• [Given passage]
Generally, AIP will follow the guidelines set forth in Section II of MSIM’s Proxy Voting Policy and Procedures. To the extent that such guidelines do not provide specific direction, or AIP determines that consistent with the Client Proxy Standard, the guidelines should not be followed, the Proxy Review Committee has delegated the voting authority to vote securities held by accounts managed by AIP to the Liquid Markets investment team and the Private Markets investment team of AIP. A summary of decisions made by the investment teams will be made available to the Proxy Review Committee for its information at the next scheduled meeting of the Proxy Review Committee.
 
In certain cases, AIP may determine to abstain from determining (or recommending) how a proxy should be voted (and therefore abstain from voting such proxy or recommending how such proxy should be voted), such as where the expected cost of giving due consideration to the proxy does not justify the potential benefits to the affected account(s) that might result from adopting or rejecting (as the case may be) the measure in question.
 
Waiver of Voting Rights
For regulatory reasons, AIP may either 1) invest in a class of securities of an underlying fund (the “Fund”) that does not provide for voting rights; or 2) waive 100% of its voting rights with respect to the following:
 
  1.  Any rights with respect to the removal or replacement of a director, general partner, managing member or other person acting in a similar capacity for or on behalf of the Fund (each individually a “Designated Person,” and collectively, the “Designated Persons”), which may include, but are not limited to, voting on the election or removal of a Designated Person in the event of such Designated Person’s death, disability, insolvency, bankruptcy, incapacity, or other event requiring a vote of interest holders of the Fund to remove or replace a Designated Person; and


A-9


 

 
  2.  Any rights in connection with a determination to renew, dissolve, liquidate, or otherwise terminate or continue the Fund, which may include, but are not limited to, voting on the renewal, dissolution, liquidation, termination or continuance of the Fund upon the occurrence of an event described in the Fund’s organizational documents; provided, however, that, if the Fund’s organizational documents require the consent of the Fund’s general partner or manager, as the case may be, for any such termination or continuation of the Fund to be effective, then AIP may exercise its voting rights with respect to such matter.
 
APPENDIX B
 
The following procedures apply to the portion of the Van Kampen Dynamic Credit Opportunities Fund (“VK Fund”) sub advised by Avenue Europe International Management, L.P. (“Avenue”). (The portion of the VK Fund managed solely by Van Kampen Asset Management will continue to be subject to MSIM’s Policy.)

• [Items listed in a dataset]
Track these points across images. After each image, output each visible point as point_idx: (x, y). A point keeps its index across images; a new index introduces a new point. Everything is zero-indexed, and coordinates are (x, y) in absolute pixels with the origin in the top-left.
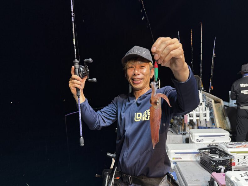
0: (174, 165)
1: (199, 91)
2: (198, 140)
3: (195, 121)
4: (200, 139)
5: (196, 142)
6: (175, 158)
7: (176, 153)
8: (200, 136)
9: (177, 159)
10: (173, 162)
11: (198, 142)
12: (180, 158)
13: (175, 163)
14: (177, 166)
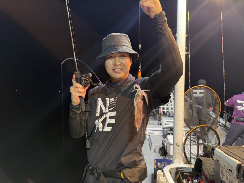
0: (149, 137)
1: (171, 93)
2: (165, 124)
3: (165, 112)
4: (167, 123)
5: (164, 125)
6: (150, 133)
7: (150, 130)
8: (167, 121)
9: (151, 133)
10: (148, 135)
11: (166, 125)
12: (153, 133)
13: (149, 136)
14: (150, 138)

• [Tasks to carry out]
[a] Output the portion of the proxy voting text between "Generally, AIP will" and "Proxy Review Committee.", inclusive.
[b] Condense the paragraph of the proxy voting text beginning "Generally, AIP will follow" into a short bulleted list that preserves its main facts.

• [Responses by task]
[a]
Generally, AIP will follow the guidelines set forth in Section II of MSIM’s Proxy Voting Policy and Procedures. To the extent that such guidelines do not provide specific direction, or AIP determines that consistent with the Client Proxy Standard, the guidelines should not be followed, the Proxy Review Committee has delegated the voting authority to vote securities held by accounts managed by AIP to the Liquid Markets investment team and the Private Markets investment team of AIP. A summary of decisions made by the investment teams will be made available to the Proxy Review Committee for its information at the next scheduled meeting of the Proxy Review Committee.

[b]
- AIP generally follows the guidelines in Section II of MSIM's Proxy Voting Policy and Procedures.
- The Proxy Review Committee has delegated the authority to vote securities in AIP-managed accounts to AIP's Liquid Markets and Private Markets investment teams when either of the following applies:
  - the guidelines give no specific direction
  - AIP determines, consistent with the Client Proxy Standard, that the guidelines should not be followed
- A summary of the teams' decisions will be made available to the Proxy Review Committee at its next scheduled meeting.